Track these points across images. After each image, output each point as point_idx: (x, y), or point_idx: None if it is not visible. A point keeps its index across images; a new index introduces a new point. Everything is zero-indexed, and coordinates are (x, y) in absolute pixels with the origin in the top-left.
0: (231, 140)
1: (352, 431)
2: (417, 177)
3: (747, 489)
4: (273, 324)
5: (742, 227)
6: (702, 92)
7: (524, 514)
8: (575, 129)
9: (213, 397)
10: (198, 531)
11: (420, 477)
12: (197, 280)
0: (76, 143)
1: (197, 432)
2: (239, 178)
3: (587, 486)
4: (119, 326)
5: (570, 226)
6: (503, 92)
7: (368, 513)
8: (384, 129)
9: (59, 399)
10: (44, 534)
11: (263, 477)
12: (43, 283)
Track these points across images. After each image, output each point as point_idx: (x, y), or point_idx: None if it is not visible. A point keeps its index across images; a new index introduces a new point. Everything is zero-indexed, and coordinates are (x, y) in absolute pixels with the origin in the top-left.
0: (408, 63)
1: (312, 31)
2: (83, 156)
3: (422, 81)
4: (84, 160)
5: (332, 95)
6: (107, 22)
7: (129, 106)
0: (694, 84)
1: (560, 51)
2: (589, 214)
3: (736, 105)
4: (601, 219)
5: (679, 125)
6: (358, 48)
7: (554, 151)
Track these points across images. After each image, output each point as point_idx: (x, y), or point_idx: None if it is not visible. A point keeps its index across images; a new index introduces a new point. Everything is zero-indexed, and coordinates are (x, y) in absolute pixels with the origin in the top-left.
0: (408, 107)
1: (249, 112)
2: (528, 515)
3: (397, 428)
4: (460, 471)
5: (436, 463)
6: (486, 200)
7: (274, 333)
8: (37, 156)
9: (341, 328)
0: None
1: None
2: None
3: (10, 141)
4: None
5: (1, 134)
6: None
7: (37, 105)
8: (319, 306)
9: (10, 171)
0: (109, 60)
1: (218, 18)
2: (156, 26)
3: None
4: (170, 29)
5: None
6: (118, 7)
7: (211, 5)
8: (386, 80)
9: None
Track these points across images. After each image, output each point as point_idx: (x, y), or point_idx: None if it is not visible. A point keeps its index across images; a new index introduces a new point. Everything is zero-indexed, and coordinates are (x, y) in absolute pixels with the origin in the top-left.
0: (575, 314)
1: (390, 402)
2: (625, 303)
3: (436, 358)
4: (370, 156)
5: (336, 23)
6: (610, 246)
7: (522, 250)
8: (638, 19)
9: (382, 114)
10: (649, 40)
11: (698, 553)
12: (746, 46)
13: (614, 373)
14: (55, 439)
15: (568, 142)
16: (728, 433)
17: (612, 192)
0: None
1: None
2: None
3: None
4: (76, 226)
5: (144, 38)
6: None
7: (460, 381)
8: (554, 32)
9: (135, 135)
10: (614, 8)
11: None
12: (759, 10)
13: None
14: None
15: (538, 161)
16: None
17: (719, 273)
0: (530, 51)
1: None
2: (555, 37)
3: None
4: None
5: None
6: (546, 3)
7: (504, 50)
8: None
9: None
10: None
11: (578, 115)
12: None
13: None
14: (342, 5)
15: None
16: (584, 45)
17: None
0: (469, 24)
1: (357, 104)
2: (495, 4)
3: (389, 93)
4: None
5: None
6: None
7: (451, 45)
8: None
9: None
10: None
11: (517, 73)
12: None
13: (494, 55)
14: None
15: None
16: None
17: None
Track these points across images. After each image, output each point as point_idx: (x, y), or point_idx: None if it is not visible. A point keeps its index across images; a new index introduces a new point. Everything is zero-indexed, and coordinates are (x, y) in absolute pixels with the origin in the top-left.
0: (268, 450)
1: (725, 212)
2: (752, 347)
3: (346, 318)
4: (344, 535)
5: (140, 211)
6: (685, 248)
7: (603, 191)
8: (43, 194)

════════════════════

> [Prompt]: Will you copy out all of the records above word for word, without changing any line?

> [Expected answer]:
Track these points across images. After each image, output each point as point_idx: (x, y), or point_idx: None if it is not visible. A point keeps its index across images; a new index introduces a new point. Everything is zero-indexed, and coordinates are (x, y) in absolute pixels with the origin in the top-left.
0: (231, 140)
1: (352, 431)
2: (417, 177)
3: (747, 489)
4: (273, 324)
5: (742, 227)
6: (702, 92)
7: (524, 514)
8: (575, 129)
9: (213, 397)
10: (198, 531)
11: (420, 477)
12: (197, 280)
0: (76, 143)
1: (197, 432)
2: (239, 178)
3: (587, 486)
4: (119, 326)
5: (570, 226)
6: (503, 92)
7: (368, 513)
8: (384, 129)
9: (59, 399)
10: (44, 534)
11: (263, 477)
12: (43, 283)
Track these points across images. After each image, output each point as point_idx: (x, y), or point_idx: None if it is not visible. A point keeps its index across images; a new index introduces a new point. Everything is zero-indexed, and coordinates are (x, y) in absolute pixels with the origin in the top-left.
0: (408, 63)
1: (312, 31)
2: (83, 156)
3: (422, 81)
4: (84, 160)
5: (332, 95)
6: (107, 22)
7: (129, 106)
0: (694, 84)
1: (560, 51)
2: (589, 214)
3: (736, 105)
4: (601, 219)
5: (679, 125)
6: (358, 48)
7: (554, 151)
Track these points across images. After each image, output each point as point_idx: (x, y), or point_idx: None if it is not visible. A point keeps its index across images; a new index introduces a new point. Everything is zero-indexed, and coordinates are (x, y) in absolute pixels with the origin in the top-left.
0: (408, 107)
1: (249, 112)
2: (528, 515)
3: (397, 428)
4: (460, 471)
5: (436, 463)
6: (486, 200)
7: (274, 333)
8: (37, 156)
9: (341, 328)
0: None
1: None
2: None
3: (10, 141)
4: None
5: (1, 134)
6: None
7: (37, 105)
8: (319, 306)
9: (10, 171)
0: (109, 60)
1: (218, 18)
2: (156, 26)
3: None
4: (170, 29)
5: None
6: (118, 7)
7: (211, 5)
8: (386, 80)
9: None
Track these points across images. After each image, output each point as point_idx: (x, y), or point_idx: None if it is not visible. A point keeps its index across images; a new index introduces a new point. Everything is zero-indexed, and coordinates are (x, y) in absolute pixels with the origin in the top-left.
0: (575, 314)
1: (390, 402)
2: (625, 303)
3: (436, 358)
4: (370, 156)
5: (336, 23)
6: (610, 246)
7: (522, 250)
8: (638, 19)
9: (382, 114)
10: (649, 40)
11: (698, 553)
12: (746, 46)
13: (614, 373)
14: (55, 439)
15: (568, 142)
16: (728, 433)
17: (612, 192)
0: None
1: None
2: None
3: None
4: (76, 226)
5: (144, 38)
6: None
7: (460, 381)
8: (554, 32)
9: (135, 135)
10: (614, 8)
11: None
12: (759, 10)
13: None
14: None
15: (538, 161)
16: None
17: (719, 273)
0: (530, 51)
1: None
2: (555, 37)
3: None
4: None
5: None
6: (546, 3)
7: (504, 50)
8: None
9: None
10: None
11: (578, 115)
12: None
13: None
14: (342, 5)
15: None
16: (584, 45)
17: None
0: (469, 24)
1: (357, 104)
2: (495, 4)
3: (389, 93)
4: None
5: None
6: None
7: (451, 45)
8: None
9: None
10: None
11: (517, 73)
12: None
13: (494, 55)
14: None
15: None
16: None
17: None
Track these points across images. After each image, output each point as point_idx: (x, y), or point_idx: None if it is not visible. A point keeps its index across images; a new index introduces a new point. Everything is zero-indexed, and coordinates are (x, y) in absolute pixels with the origin in the top-left.
0: (268, 450)
1: (725, 212)
2: (752, 347)
3: (346, 318)
4: (344, 535)
5: (140, 211)
6: (685, 248)
7: (603, 191)
8: (43, 194)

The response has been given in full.